With the increasing connectedness of traditionally isolated devices, such as those found in Supervisory Control and Data Acquisition (SCADA) networks, comes the increasingly complex challenge of providing appropriate cybersecurity controls. SCADA networks present a number of challenges in their differences from more traditional IT systems as they tend to prioritize availability over other concerns such as confidentiality or integrity. Identifying appropriate technologies to provide the necessary level of protection on Internet-facing SCADA networks is difficult not only because of these differences, but also the wide variety of products available. The Technology Matching Tool (TMT) was developed to assist users in determining appropriate, best-fit technologies for securing SCADA networks by empowering the user to define priorities for specific product feature sets as dictated by the specific environment to be protected. TMT has been developed into a web-based tool, giving the user a great deal of flexibility in defining cybersecurity priorities, as well as insight into suitable products or technology categories.

Towards Firmware Analysis of Industrial Internet of Things (IIoT) - Applying Symbolic Analysis to IIoT Firmware Vetting.

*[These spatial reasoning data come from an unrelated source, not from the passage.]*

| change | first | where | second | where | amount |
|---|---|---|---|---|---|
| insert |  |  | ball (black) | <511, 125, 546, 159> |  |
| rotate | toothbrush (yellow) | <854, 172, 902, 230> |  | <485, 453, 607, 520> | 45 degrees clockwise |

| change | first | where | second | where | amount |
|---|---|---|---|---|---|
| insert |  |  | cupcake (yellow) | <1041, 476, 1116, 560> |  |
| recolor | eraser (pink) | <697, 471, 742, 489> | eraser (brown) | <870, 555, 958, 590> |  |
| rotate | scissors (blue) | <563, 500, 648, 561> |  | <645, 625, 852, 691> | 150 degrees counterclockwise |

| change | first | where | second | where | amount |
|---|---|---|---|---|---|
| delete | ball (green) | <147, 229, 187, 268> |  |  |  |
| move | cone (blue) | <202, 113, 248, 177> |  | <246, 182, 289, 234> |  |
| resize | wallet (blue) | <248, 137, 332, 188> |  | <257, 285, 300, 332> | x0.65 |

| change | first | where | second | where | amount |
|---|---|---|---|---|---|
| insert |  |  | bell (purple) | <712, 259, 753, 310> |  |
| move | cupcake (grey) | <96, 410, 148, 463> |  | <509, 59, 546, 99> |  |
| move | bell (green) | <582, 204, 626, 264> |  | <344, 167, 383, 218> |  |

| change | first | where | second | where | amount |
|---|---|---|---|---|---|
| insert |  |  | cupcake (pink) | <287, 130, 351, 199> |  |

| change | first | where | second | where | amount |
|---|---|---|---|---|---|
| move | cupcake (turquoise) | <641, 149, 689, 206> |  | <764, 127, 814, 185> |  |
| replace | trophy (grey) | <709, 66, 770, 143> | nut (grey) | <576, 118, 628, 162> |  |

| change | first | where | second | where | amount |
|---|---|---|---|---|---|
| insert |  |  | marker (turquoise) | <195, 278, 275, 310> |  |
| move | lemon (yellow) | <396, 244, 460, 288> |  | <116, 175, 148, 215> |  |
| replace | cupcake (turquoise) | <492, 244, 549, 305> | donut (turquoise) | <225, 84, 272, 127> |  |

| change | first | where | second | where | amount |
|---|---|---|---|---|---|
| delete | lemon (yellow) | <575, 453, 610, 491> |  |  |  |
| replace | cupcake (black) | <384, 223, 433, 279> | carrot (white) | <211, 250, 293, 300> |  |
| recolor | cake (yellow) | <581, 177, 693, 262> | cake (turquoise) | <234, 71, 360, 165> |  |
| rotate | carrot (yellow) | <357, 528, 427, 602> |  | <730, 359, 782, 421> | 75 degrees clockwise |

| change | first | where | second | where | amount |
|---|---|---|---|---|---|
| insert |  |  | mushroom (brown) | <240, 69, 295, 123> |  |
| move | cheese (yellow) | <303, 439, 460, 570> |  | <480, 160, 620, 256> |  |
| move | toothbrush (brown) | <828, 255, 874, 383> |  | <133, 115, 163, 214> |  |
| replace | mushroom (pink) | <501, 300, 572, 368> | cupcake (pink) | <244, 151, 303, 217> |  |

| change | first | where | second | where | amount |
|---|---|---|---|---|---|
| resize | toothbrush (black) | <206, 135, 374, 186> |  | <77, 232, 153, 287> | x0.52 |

Embedded systems and Industrial Internet of Things (IIoT) devices are rapidly increasing in number and complexity. The subset IIoT refers to Internet of Things (IoT) devices that are used in manufacturing and industrial control systems actively being connected to larger networks and the public internet. As a result, cyber-physical attacks are becoming an increasingly common tactic employed to cause economic and physical damage. This work aims to perform near automated firmware analysis on embedded systems, Industrial Control Systems (focusing on Programmable Logic Controllers), Industrial Internet of Things devices, and other cyber-physical systems in search of malicious functionality. This paper explores the use of binary analysis tools such as angr, the cyber reasoning system (CRS) ’Mechanical Phish’, American Fuzzy Lop (AFL), as well as virtualization tools such as OpenPLC, firmadyne, and QEMU to uncover hidden vulnerabilities, find ways to mitigate those vulnerabilities, and enhance the security posture of the Industrial Internet of Things.